Begotten

The title evokes the Old Testament and the tracing of man's lineage back to Adam and Eve-the Biblical original man and woman. Similarly, the extraordinary images of Edmund Elias Merhige's experimental film have been repeatedly rephotographed and are generations away from the original scenes (film begotten from film). They flicker hallucinatorily, decomposing and recomposing into disturbing primal scenes-God's death, mother and son, victims and aggressors. The surreal, shadowy images of light and darkness, black and white, are accompanied by an evocative sound track but without dialogue. Instead, we must decipher the language, as we are in the territory of the psyche, an unknown begotten of man, not God. Using barren landscapes and rag-clothed figures, Merhige and the THEATREOFMATERIAL evoke a time that is both pre- and post-civilization. In the dreamlike narrative, we follow Mother Earth and her child, "flesh without bone," through a series of physically, often sexually violent encounters in which people act from impulses, without the mediation of language, seemingly without rules.
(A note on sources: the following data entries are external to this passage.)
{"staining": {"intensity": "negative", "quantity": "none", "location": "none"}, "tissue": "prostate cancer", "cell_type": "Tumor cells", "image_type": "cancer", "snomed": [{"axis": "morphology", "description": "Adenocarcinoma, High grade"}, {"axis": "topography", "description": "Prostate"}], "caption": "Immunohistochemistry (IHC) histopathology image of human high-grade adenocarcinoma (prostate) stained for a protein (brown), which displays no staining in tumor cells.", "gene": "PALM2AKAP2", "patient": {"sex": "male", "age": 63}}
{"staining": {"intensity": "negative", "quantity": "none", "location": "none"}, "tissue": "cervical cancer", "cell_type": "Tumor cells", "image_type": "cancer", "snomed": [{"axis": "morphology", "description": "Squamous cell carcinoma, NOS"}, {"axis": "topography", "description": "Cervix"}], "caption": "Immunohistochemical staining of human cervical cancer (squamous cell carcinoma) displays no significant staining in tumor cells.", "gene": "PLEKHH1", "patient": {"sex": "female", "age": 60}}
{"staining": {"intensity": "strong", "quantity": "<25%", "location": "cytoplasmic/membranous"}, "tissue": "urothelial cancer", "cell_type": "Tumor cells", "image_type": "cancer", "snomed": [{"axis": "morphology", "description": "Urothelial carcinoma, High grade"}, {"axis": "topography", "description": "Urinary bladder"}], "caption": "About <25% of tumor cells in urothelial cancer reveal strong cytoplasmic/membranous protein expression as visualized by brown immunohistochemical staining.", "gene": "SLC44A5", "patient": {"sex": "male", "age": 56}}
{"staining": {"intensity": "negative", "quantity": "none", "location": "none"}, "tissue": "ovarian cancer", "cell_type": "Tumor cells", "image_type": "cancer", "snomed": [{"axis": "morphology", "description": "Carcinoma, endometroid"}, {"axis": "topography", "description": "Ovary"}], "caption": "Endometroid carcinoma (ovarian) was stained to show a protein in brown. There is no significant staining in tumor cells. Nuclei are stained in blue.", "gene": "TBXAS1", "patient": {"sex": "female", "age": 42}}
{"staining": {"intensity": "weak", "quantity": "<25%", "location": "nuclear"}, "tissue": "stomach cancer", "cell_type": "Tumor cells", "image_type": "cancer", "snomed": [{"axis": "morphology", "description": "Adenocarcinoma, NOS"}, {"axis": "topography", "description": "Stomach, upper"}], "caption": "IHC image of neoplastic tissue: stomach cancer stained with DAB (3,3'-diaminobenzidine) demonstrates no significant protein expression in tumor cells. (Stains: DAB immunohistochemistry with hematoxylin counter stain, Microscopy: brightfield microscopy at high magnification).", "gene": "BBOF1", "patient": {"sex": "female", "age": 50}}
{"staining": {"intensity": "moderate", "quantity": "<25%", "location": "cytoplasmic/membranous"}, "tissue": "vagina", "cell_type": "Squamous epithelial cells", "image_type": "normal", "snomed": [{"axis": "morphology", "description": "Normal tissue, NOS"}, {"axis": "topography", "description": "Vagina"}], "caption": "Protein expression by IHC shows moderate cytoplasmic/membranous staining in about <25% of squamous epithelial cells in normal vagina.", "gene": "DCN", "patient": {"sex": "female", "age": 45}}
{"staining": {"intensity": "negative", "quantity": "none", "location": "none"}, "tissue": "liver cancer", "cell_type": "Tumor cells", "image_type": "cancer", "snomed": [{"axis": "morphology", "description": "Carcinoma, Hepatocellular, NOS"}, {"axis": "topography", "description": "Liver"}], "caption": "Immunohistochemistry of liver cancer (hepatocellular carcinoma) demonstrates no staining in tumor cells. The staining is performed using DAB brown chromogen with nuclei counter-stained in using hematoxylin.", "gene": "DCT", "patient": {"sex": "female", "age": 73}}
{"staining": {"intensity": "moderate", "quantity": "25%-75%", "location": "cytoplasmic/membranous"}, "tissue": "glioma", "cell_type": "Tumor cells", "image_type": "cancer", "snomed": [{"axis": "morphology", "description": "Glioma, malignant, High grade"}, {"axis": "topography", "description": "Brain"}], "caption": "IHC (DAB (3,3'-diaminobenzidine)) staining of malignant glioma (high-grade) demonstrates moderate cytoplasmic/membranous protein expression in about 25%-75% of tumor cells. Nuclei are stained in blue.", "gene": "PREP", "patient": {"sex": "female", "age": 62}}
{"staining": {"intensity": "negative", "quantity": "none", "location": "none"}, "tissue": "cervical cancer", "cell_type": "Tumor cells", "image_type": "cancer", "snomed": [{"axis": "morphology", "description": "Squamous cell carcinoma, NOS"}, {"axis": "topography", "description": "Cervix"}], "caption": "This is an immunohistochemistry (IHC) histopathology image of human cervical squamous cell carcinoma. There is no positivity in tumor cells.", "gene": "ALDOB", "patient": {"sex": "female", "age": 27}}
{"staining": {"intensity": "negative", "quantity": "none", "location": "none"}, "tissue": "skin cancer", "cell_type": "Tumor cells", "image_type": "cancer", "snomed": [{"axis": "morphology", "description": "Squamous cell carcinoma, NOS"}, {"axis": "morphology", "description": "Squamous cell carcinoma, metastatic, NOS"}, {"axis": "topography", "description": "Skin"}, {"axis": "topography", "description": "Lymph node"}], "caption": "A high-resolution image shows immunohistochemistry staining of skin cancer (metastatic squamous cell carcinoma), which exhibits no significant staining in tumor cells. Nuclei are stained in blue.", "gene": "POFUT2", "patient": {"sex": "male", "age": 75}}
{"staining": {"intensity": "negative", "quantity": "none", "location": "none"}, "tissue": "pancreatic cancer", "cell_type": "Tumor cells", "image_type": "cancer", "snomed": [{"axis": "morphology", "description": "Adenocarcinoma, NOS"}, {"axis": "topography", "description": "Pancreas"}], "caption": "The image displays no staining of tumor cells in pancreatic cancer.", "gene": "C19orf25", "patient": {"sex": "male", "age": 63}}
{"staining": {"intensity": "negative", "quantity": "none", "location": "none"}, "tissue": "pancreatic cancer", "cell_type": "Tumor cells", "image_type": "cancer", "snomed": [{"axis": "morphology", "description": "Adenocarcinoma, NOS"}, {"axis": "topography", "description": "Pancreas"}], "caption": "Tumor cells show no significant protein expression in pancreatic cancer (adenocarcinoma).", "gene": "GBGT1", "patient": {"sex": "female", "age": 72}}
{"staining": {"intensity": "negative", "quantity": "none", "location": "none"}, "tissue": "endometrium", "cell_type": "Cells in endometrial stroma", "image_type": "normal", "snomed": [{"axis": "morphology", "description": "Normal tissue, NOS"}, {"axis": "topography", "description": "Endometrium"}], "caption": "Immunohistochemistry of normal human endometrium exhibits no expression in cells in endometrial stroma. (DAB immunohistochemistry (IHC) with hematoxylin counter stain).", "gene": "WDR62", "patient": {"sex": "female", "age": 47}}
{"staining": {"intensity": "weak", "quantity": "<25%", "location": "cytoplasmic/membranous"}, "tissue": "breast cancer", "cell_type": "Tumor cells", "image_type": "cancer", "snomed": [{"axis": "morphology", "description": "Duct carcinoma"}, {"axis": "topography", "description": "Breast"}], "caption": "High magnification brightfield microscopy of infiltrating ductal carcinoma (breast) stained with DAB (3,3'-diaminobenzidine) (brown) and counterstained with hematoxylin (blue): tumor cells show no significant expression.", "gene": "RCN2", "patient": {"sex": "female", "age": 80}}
But with the destruction is also regeneration. The film's chronicle is cyclical, tracing birth, death and rebirth in a manner which seems to speak equally of historical and personal processes. --Kathy Geritz The director writes, "Performance, painting and language are inadequate in their ability to capture the shadow cast by the subterranean sun whose light shines past the deepest darkness in all of us...Beneath the eraseable images of your mother, your father, and your God, there is only the tribal, the indelible and ageless. These images are in all of us..these images are begotten."